In 1996, Edmonton’s Citadel Theatre produced Three Tall Women, with Martha Henry, Fiona Reid, and Jennifer Wigmore performing. I was a volunteer journalist for the University of Alberta’s Gateway newspaper – probably the one who knew the most about theatre – so my editor asked if I’d like to do an interview piece, as a preview. I agreed, hoping I’d get the chance to speak with Henry, who is one of the most acclaimed actresses in Canada. Instead, I found myself on the phone with Albee himself. I was star-struck and under-prepared, but I remember Albee was genial and patient with me, as he apologized for being under the weather on account of the chilly Manhattan fall weather.

We talked for 20 minutes or so, and Albee told me many of the same things that you’ll read in his obituaries: that he became a playwright because it felt like something he was good at. That plays ought to challenge audiences to re-examine aspects of their lives, or their societies, and yet they should offer enough entertainment or excitement that audiences want to come back for more. That winning Pulitzer Prizes and other awards mean nothing if audiences aren’t getting something out of your plays. Although I’ve had to re-learn those truths repeatedly in my career, I still consider them irrefutable and sacred.

Looking back on my own plays, I realize only now how much Albee’s aesthetic and philosophy has shaped them. My 2007 drama, A Year of Winter, is exactly the sort of broken-mirror puzzle-box that Albee enjoyed crafting. It’s about art and mental illness, which are perhaps less universal themes than Albee tended to explore, but it plays with form and style in similar ways, and it presents damaged but deeply feeling characters who want to make meaning out of their lives, even when reality itself seems determined to undercut their efforts. Placed alongside Albee’s work, I doubt most spectators would see the similarities, but now I recognize the DNA.
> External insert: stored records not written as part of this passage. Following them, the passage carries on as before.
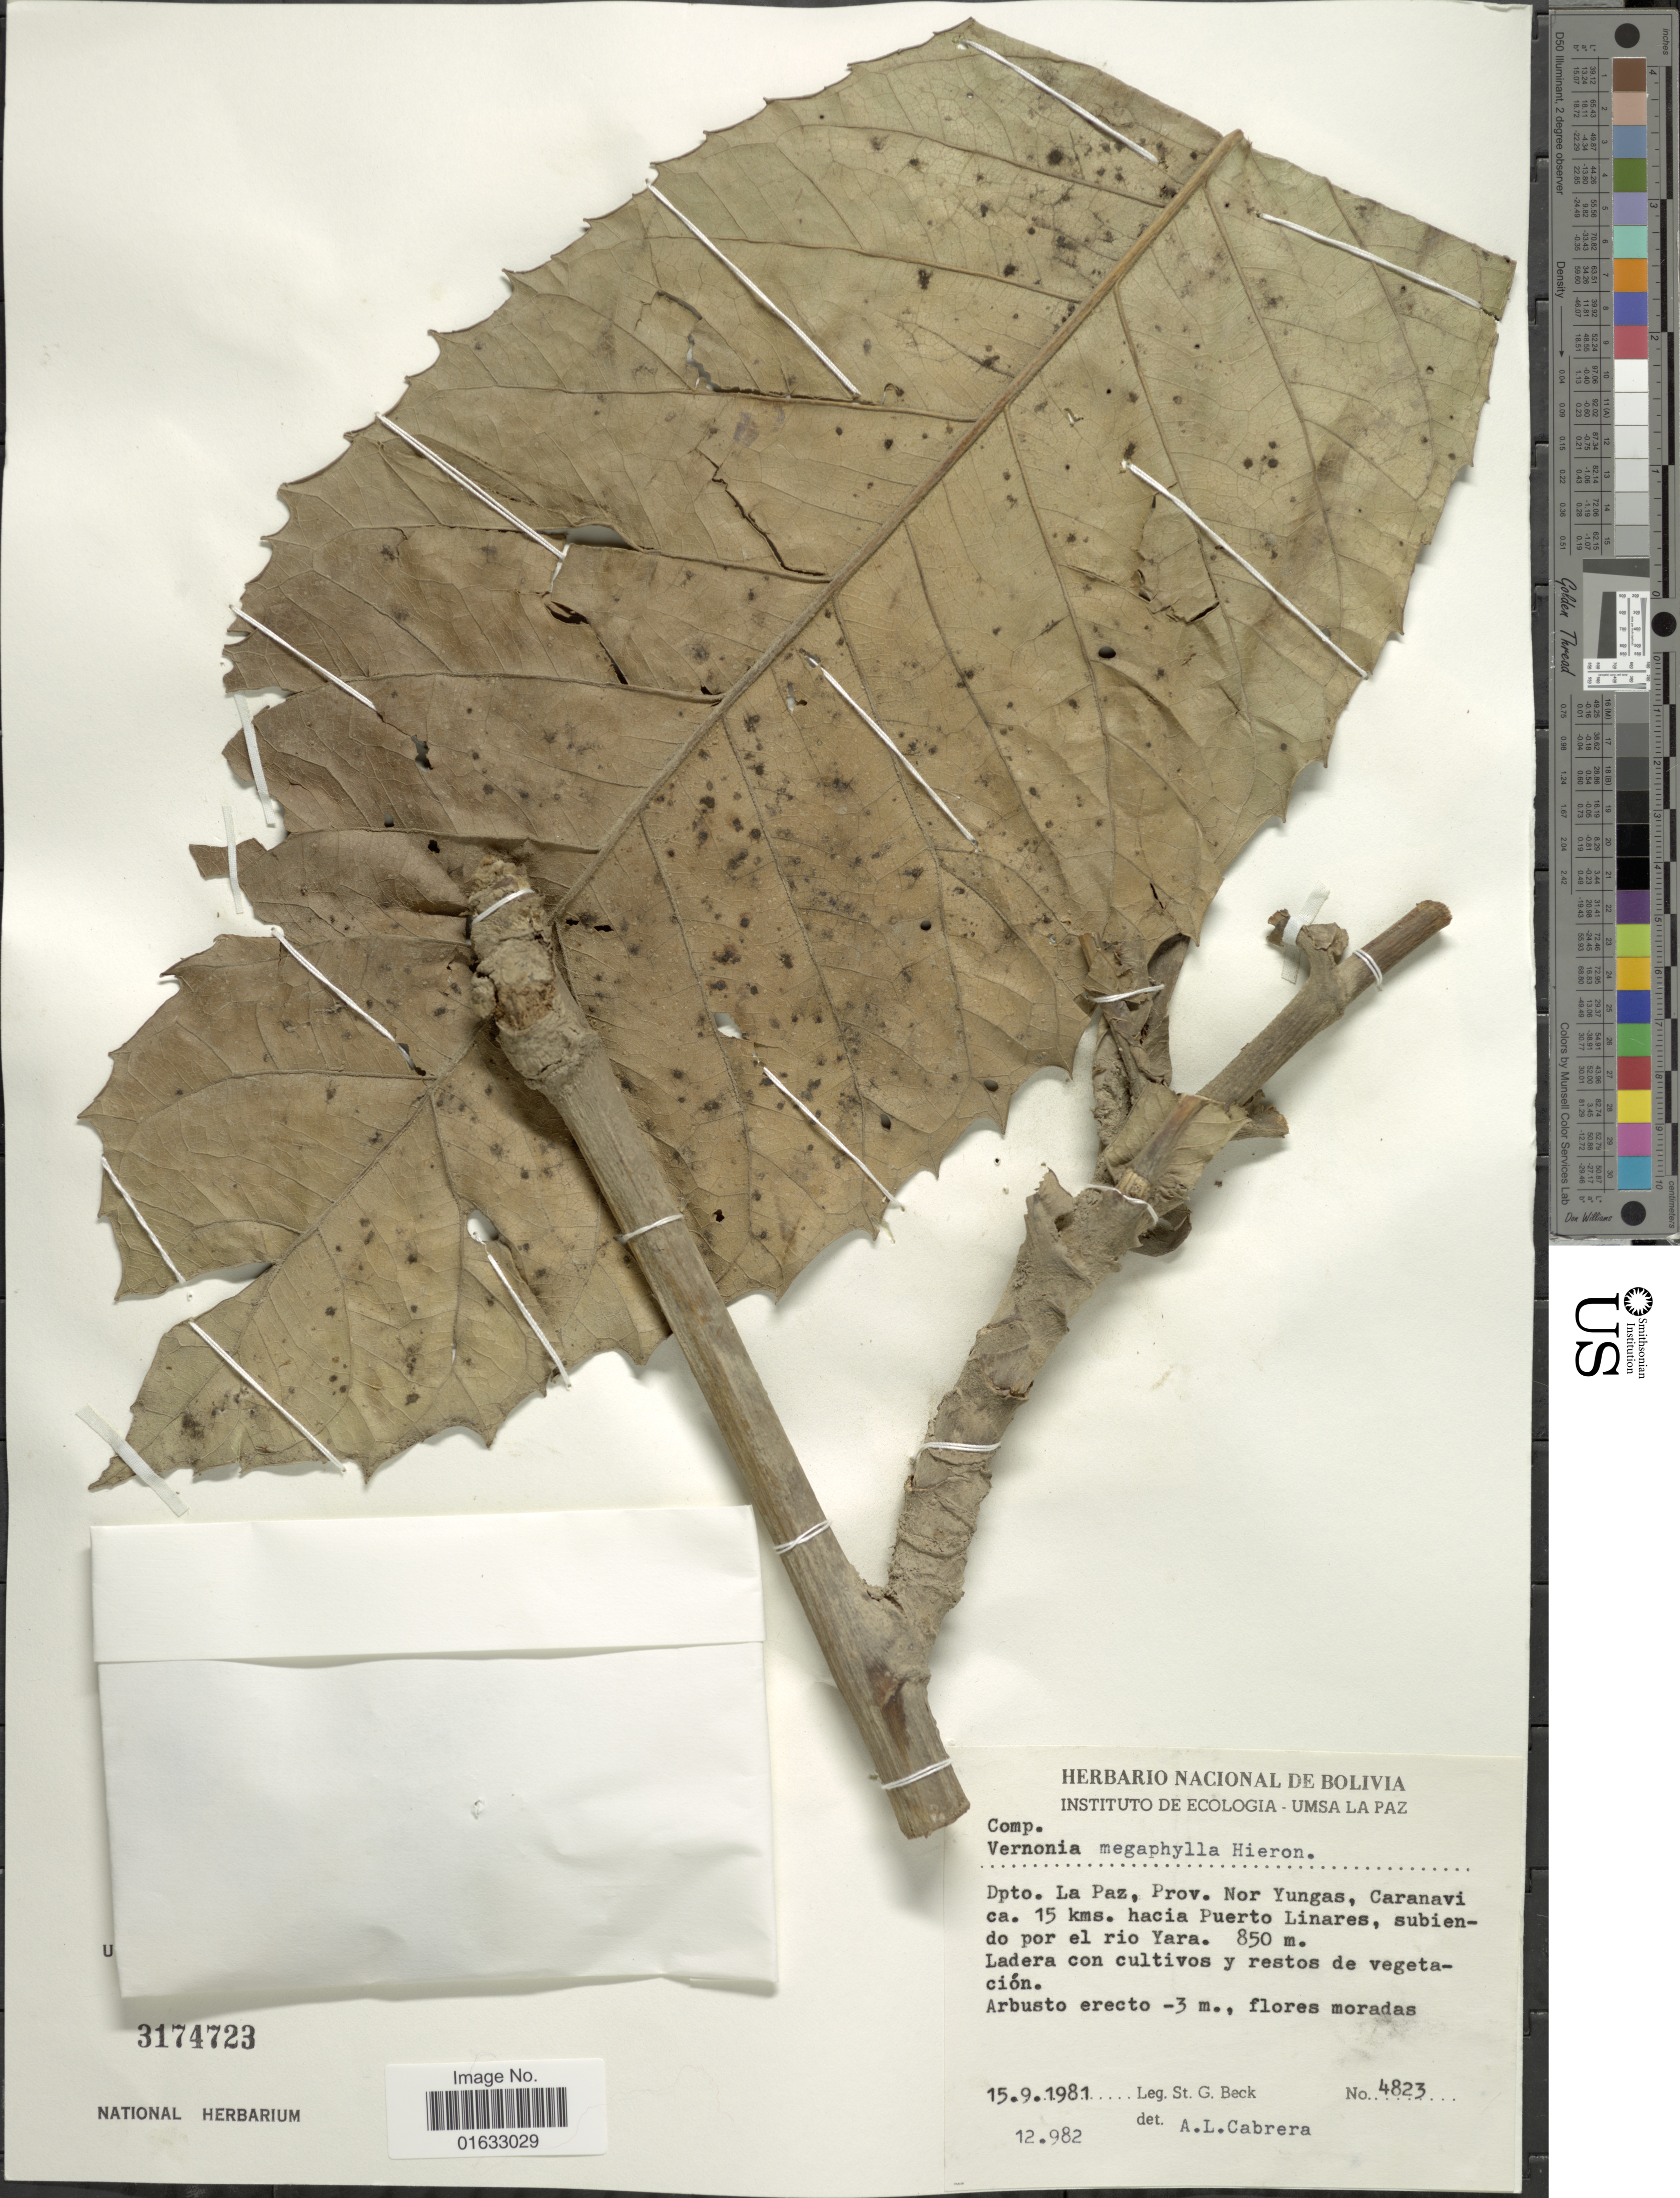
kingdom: Plantae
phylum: Tracheophyta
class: Magnoliopsida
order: Asterales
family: Asteraceae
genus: Eirmocephala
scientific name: Eirmocephala megaphylla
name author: (Hieron.) H. Rob.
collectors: S. G. Beck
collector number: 4823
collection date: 1981-09-15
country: Bolivia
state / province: La Paz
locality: Dpto. La Paz, Prov. Nor Yungas, Caranavi ca. 15 kms. hacia Puerto Linares, subiendo por el rio Yara.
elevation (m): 850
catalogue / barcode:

In a 1991 interview (quoted this week in the New York Times), Albee says, “all of my plays are about people missing the boat, closing down too young, coming to the end of their lives with regret at things not done, as opposed to things done … I find most people spend too much time living as if they’re never going to die.”

I’m in a rare moment in my life when I’m not writing plays, so Albee’s passing doesn’t motivate me to rush out and write my own Virginia Woolf. But this observation resonates with me, because the life choices that brought us here, to France, have been the opposite of what Albee’s characters suffer. We’re catching the boat, trying to forestall regret by living our lives as fully as we can. Perhaps I learned that lesson, in part, from Albee’s works. I sincerely hope the man himself was able to experience it.